§ **EXERCISE 1**
In the extract on Gauss's law, what is the integral on the left side of the equation taken over?
§ **EXERCISE 2**
Quote the Gauss's law extract word for word, beginning at the words "Required physics: electrostatics" and stopping after "2.11 – 2.18.".

§ **EXTRACT PROVIDED**
------------------------------------------------------------------------

Gauss’s Law – Examples

Required math: vectors, calculus

Required physics: electrostatics

Reference: Griffiths, David J. (2007) Introduction to Electrodynamics, 3rd Edition; Prentice Hall – Problems 2.11 – 2.18.

Gauss’s law in electrostatics relates the integral over a closed surface of the electric field to the integral over the enclosed volume of the charge density. That is

\displaystyle \int\mathbf{E}\cdot d\mathbf{a}=\frac{1}{\epsilon_{0}}\int\rho(\mathbf{r})d^{3}\mathbf{r}
where it is important to note that the integral on the left is over the enclosing surface (often called the Gaussian surface), while that on the right is over the volume enclosed by that surface.

In certain rather specialized situations, Gauss’s law allows the electric field to be found quite simply, without having to do sometimes horrendous integrals. The situations rely on the geometry of the charge distribution having some kind of symmetry. Here we’ll give a few examples of how Gauss’s law can be used in this way.

------------------------------------------------------------------------

Extracted records:
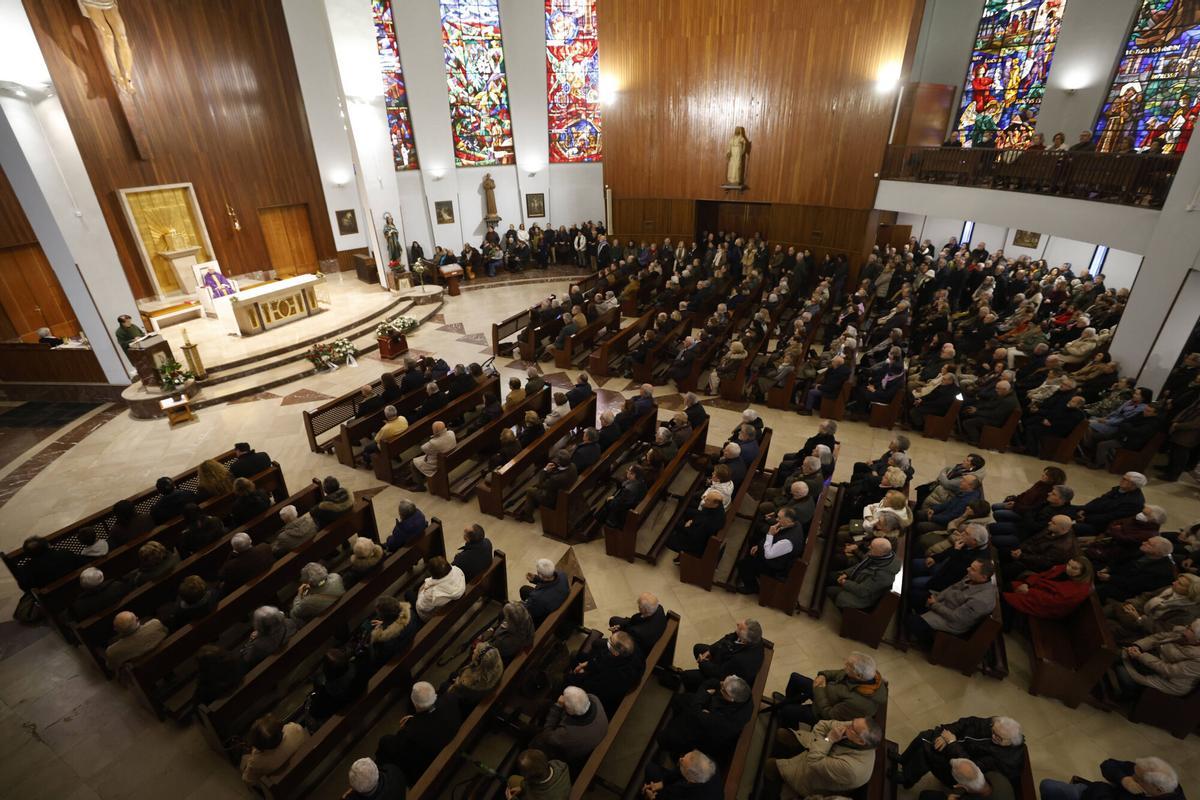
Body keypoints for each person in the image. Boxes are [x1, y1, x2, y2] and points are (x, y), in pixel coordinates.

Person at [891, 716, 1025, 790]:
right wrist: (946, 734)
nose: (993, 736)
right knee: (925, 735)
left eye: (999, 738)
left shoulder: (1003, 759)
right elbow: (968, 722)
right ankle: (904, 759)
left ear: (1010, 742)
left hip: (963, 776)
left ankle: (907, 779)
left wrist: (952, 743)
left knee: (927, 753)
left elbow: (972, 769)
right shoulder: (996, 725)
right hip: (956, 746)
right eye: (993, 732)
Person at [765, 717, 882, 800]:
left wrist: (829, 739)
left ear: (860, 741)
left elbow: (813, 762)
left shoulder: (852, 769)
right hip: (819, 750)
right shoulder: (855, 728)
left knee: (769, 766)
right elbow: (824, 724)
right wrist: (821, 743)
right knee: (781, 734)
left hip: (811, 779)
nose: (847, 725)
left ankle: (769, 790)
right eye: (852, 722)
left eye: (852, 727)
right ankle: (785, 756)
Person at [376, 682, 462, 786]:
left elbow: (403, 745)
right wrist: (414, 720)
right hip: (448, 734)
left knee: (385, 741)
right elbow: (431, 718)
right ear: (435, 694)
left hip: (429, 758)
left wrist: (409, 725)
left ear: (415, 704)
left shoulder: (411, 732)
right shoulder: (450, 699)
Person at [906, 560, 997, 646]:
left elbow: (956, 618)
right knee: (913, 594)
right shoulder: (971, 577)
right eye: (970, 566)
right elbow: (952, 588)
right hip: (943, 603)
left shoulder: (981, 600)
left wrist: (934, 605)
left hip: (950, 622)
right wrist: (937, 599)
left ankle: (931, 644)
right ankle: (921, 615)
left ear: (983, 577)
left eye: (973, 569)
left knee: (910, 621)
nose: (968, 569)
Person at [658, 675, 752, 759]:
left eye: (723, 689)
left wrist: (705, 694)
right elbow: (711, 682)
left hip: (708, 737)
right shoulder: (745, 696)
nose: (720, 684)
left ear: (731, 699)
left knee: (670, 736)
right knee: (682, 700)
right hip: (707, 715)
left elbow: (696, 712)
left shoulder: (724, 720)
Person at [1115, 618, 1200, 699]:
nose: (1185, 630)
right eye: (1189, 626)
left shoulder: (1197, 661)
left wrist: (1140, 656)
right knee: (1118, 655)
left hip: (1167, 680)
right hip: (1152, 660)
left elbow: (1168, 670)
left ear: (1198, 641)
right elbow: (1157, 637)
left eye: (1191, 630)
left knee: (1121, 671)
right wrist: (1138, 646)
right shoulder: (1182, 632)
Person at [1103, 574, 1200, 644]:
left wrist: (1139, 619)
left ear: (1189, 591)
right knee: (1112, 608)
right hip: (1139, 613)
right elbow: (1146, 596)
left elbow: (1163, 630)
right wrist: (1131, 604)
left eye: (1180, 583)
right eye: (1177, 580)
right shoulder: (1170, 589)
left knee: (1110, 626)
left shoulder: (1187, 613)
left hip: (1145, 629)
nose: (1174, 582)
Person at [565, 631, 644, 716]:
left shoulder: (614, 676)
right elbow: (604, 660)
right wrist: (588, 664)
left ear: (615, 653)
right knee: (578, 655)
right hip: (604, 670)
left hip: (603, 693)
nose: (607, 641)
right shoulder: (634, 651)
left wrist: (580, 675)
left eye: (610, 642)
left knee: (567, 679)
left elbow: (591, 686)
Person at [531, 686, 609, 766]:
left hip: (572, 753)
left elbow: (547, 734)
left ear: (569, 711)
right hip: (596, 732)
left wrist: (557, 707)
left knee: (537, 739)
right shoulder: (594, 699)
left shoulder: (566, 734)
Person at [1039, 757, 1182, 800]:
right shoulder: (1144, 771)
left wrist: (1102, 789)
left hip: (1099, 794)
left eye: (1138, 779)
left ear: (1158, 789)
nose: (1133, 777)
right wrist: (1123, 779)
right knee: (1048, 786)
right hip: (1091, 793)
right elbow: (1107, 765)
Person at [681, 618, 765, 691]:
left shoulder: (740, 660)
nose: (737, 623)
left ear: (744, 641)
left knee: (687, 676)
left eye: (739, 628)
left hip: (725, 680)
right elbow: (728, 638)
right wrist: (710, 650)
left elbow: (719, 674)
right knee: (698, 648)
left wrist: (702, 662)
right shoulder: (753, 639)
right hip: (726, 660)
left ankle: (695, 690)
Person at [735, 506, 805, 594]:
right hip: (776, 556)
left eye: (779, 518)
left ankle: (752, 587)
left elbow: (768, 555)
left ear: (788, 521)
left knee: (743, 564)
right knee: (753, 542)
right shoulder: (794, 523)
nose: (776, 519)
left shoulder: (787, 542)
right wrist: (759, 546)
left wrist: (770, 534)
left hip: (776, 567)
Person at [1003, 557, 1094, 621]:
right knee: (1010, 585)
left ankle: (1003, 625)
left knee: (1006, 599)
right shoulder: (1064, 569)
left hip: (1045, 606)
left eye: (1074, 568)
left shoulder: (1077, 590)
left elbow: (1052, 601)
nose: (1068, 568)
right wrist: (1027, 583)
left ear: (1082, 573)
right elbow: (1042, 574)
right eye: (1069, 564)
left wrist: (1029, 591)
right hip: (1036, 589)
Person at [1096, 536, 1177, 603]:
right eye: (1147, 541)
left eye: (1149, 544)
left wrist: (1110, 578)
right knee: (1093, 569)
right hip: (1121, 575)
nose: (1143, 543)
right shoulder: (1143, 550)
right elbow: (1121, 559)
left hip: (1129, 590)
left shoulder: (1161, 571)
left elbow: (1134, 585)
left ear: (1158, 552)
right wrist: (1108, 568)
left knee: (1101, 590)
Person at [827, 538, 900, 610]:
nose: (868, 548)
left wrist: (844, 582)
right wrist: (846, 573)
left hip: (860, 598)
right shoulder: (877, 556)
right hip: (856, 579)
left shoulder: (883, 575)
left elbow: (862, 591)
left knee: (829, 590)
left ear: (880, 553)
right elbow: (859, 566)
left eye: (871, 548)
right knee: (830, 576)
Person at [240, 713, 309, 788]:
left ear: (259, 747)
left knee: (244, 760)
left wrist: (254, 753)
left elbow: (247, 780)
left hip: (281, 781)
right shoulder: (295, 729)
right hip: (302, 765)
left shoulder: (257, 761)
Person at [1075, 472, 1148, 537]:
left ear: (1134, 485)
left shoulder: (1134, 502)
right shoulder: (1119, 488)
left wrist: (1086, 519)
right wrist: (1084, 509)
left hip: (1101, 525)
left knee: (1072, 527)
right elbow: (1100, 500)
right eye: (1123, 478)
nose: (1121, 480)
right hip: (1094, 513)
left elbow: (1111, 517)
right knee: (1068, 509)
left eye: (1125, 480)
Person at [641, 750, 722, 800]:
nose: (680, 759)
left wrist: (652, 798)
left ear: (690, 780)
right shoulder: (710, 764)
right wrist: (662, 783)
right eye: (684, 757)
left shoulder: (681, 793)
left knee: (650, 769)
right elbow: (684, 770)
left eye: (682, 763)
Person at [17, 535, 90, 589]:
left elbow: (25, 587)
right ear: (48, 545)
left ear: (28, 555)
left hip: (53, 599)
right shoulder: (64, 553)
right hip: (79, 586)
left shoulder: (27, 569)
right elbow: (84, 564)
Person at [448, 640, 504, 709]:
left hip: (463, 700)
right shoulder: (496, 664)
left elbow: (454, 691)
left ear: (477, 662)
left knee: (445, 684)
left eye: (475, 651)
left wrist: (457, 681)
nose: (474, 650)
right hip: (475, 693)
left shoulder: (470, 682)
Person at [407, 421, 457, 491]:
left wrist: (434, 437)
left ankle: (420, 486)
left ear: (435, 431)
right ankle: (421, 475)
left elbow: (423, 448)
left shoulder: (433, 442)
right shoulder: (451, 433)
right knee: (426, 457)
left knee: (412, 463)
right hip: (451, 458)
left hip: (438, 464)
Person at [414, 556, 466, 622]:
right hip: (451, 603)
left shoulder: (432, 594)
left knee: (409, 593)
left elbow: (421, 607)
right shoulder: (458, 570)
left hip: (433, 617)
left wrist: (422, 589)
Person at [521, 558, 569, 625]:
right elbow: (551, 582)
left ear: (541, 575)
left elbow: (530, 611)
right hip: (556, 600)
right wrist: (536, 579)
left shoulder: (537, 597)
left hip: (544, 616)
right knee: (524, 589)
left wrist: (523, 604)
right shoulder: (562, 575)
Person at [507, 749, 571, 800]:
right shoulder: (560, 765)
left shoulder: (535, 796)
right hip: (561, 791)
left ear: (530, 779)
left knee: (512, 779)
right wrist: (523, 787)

------------------------------------------------------------------------

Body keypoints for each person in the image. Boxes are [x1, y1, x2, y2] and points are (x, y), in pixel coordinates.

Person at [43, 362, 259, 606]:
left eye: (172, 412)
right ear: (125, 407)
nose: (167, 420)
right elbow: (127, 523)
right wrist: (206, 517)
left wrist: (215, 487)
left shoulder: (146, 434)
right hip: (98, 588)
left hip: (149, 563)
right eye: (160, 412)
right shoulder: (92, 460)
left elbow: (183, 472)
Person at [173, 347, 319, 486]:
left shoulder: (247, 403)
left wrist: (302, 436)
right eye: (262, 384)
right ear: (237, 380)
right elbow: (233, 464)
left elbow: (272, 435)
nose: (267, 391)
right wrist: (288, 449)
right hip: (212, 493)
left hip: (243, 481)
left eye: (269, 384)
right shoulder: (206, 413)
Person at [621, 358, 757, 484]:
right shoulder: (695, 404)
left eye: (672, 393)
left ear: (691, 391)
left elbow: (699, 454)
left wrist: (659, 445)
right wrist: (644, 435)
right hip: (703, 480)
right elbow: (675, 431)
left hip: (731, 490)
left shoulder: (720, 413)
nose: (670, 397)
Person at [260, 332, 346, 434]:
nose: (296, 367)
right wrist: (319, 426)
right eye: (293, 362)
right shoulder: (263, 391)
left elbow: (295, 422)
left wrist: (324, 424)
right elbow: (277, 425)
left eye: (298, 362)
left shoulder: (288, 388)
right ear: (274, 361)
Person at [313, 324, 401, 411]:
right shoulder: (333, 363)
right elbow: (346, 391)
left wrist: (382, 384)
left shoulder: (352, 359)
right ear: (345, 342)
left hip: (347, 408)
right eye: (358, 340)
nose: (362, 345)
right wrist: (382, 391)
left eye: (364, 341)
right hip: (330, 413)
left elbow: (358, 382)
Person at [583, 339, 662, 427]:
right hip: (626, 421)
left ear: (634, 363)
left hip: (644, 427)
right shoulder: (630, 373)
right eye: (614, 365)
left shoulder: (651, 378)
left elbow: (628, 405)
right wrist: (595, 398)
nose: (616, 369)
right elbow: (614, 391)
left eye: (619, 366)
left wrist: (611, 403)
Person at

------------------------------------------------------------------------

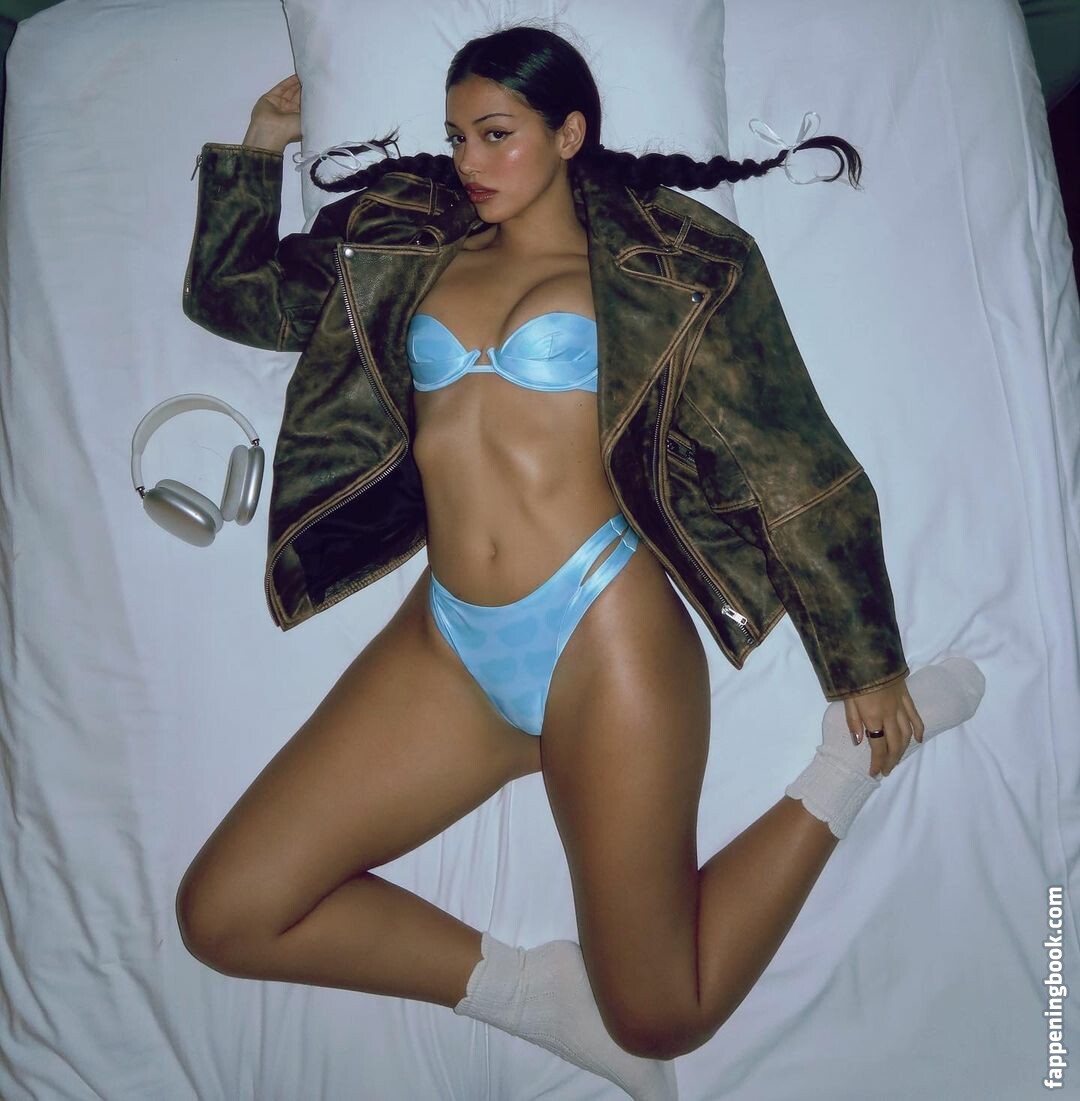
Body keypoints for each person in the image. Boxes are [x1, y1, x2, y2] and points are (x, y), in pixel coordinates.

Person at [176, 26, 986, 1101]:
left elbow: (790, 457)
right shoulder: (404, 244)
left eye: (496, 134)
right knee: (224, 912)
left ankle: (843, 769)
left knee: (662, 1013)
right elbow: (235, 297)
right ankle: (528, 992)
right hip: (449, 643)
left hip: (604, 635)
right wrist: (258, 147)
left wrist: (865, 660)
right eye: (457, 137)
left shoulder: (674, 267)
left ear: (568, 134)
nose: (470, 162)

------------------------------------------------------------------------

§ **OUTPUT 1**
It is taken over the enclosing surface, often called the Gaussian surface.

§ **OUTPUT 2**
Required physics: electrostatics

Reference: Griffiths, David J. (2007) Introduction to Electrodynamics, 3rd Edition; Prentice Hall – Problems 2.11 – 2.18.